Sunday, October 16, 2016

Postcards from Maine: Shooting the Somesville Scene

One the road through Somesville, there's an iconic spot that is usually busy with photographers:

The focal point is the graceful footbridge, of course, but the rest of the composition is important, too. Taking photos is a bit tricky — partly because you need to keep the other photographers out of the frame. And then there are tourists, who like to walk over the footbridge, lingering on it while their friends take their picture. Tourists like to wear baggy shorts and message tees so they are rarely picturesque enough to complete with the scenery. So, patience is necessary.

While you wait for the people to all go away, you might be tempted to try some different shots of the bridge, and so on.

As you can see, just showing the bridge, the stream, and the trees is not so hot. From that angle, it looks like a construction crane went all bendy and fell over. 

It's better to stick with the tried-and-true. So, first, you have to find a spot to stand so the cute little white building (the town selectmen used to meet there; now it's exhibition space) fits into your photo. And you might as well include one or more of the colorful planters that conveniently line the wall along the road. 

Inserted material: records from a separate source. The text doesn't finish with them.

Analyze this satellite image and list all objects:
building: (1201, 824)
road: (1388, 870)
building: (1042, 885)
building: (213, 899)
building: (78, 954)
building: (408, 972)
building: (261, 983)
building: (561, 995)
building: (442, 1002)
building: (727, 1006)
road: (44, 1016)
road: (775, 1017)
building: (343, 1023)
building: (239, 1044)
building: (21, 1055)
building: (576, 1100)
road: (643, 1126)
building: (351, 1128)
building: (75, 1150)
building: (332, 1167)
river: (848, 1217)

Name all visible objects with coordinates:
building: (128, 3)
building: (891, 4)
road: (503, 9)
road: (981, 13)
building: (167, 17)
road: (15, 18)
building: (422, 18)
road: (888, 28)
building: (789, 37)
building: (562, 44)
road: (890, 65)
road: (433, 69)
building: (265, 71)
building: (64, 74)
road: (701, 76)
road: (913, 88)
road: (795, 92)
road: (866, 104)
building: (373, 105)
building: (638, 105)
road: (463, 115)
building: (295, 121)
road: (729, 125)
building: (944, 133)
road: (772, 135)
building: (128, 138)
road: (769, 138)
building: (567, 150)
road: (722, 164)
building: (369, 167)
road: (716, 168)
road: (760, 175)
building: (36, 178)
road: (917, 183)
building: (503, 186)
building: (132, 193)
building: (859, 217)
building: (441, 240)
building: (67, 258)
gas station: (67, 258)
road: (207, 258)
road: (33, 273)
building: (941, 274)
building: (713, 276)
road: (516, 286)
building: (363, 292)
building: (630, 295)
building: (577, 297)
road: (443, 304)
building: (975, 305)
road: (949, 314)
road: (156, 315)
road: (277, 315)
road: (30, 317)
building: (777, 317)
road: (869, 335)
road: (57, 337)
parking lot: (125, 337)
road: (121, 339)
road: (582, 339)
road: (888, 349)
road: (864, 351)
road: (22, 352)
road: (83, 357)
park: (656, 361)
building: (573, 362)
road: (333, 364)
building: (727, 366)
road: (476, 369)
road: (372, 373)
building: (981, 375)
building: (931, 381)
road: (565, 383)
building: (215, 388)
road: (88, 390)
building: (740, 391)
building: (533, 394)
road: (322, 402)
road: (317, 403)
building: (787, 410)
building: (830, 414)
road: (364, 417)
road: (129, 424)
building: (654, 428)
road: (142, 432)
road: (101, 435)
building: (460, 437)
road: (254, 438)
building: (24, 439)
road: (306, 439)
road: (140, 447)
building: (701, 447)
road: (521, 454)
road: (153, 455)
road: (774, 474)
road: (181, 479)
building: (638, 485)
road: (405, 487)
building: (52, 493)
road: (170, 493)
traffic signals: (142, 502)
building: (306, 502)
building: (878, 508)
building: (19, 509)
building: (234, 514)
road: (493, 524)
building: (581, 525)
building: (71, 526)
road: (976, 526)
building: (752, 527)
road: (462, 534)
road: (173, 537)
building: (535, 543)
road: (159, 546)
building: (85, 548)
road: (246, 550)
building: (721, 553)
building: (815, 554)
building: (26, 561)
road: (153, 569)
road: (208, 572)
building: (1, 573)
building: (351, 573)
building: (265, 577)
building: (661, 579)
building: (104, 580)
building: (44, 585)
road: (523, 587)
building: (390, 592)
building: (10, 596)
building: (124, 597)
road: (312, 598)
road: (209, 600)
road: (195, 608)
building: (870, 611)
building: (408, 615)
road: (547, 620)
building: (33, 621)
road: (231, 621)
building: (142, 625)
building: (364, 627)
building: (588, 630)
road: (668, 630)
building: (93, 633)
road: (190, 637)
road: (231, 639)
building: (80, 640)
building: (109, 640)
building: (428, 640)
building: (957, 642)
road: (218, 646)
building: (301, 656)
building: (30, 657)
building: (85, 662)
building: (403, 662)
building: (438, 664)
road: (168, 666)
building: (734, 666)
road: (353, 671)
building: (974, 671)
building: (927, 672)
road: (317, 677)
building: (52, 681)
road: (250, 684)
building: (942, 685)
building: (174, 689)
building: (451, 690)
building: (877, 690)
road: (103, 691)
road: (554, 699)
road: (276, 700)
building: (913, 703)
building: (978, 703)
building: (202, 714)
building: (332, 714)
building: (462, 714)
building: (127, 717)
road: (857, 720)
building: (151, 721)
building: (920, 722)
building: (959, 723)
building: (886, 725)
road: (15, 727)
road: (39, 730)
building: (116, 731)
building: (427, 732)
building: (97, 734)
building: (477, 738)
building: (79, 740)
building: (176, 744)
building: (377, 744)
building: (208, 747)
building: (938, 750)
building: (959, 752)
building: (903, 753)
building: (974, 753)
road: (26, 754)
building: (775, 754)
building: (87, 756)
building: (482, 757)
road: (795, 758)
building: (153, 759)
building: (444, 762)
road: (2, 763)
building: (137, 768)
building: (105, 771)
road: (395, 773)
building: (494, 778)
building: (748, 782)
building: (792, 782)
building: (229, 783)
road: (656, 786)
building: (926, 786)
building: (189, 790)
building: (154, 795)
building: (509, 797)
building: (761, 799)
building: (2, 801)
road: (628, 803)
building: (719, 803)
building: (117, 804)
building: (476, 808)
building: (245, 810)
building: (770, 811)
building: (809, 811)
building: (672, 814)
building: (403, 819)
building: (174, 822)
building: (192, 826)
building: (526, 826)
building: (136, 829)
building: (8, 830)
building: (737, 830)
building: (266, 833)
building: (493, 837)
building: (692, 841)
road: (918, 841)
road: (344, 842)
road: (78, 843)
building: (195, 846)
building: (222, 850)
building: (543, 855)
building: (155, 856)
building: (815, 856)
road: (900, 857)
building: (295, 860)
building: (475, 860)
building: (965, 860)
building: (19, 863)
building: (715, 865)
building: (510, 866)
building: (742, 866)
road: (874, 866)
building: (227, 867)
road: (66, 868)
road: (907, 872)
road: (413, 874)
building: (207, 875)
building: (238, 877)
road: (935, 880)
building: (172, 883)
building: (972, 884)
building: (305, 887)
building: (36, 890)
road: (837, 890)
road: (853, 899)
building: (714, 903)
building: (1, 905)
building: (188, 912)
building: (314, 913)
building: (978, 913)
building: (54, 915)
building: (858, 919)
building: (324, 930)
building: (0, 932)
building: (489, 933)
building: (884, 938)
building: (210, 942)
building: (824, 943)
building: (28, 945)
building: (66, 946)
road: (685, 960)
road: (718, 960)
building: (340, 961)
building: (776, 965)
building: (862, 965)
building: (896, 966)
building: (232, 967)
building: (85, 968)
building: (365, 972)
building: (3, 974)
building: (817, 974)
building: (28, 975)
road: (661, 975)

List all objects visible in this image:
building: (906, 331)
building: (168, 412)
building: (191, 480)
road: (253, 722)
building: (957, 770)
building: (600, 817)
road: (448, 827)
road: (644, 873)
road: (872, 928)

In the photo above, I managed to get the house, the bridge, a planter, and the orange and gold trees across the stream — with no people or camera tripods. But this photo could be better; it's full of scenic elements but it also strikes me as something of a cluttered mess.

It would help to show more of the stream under the bridge to give the footbridge a purpose. But you won't want to get too close to the water because it's murky and full of rotting plant matter.

In the photo above, that head of ornamental kale is the star of the show as the planter takes over the foreground, covering a lot of the bridge. Most of the cute white building is gone, too. Let's try one more shot, and aim for more sky while we're at it. A brilliant sky is an important element of this scene, contributing to its vibrance and mood. 

In this vertical shot, the sky opens up the photo and makes it more legible. It also balances the water and places the bridge in the center of the composition:

There could be more of the planter and the colorful trees, but I like the diagonal angles and depth of this one. If you look closely you'll see parked cars and maybe a bent head in the upper left corner. You can't win 'em all . . especially when you're using an iPhone 6 and your training was an adult-ed course back in high school. Thank you for your patience!


  1. Geez, the colors are fabulous! I attended a 'how to photograph animals' class at the local low-cost spay/neuter clinic, and they broke up the group into 'good' cameras, point-and-shoot camera, and cell phones. Personally, I think you have to have an 'eye', which obviously you do and I don't, but I'll keep snapping away anyhow!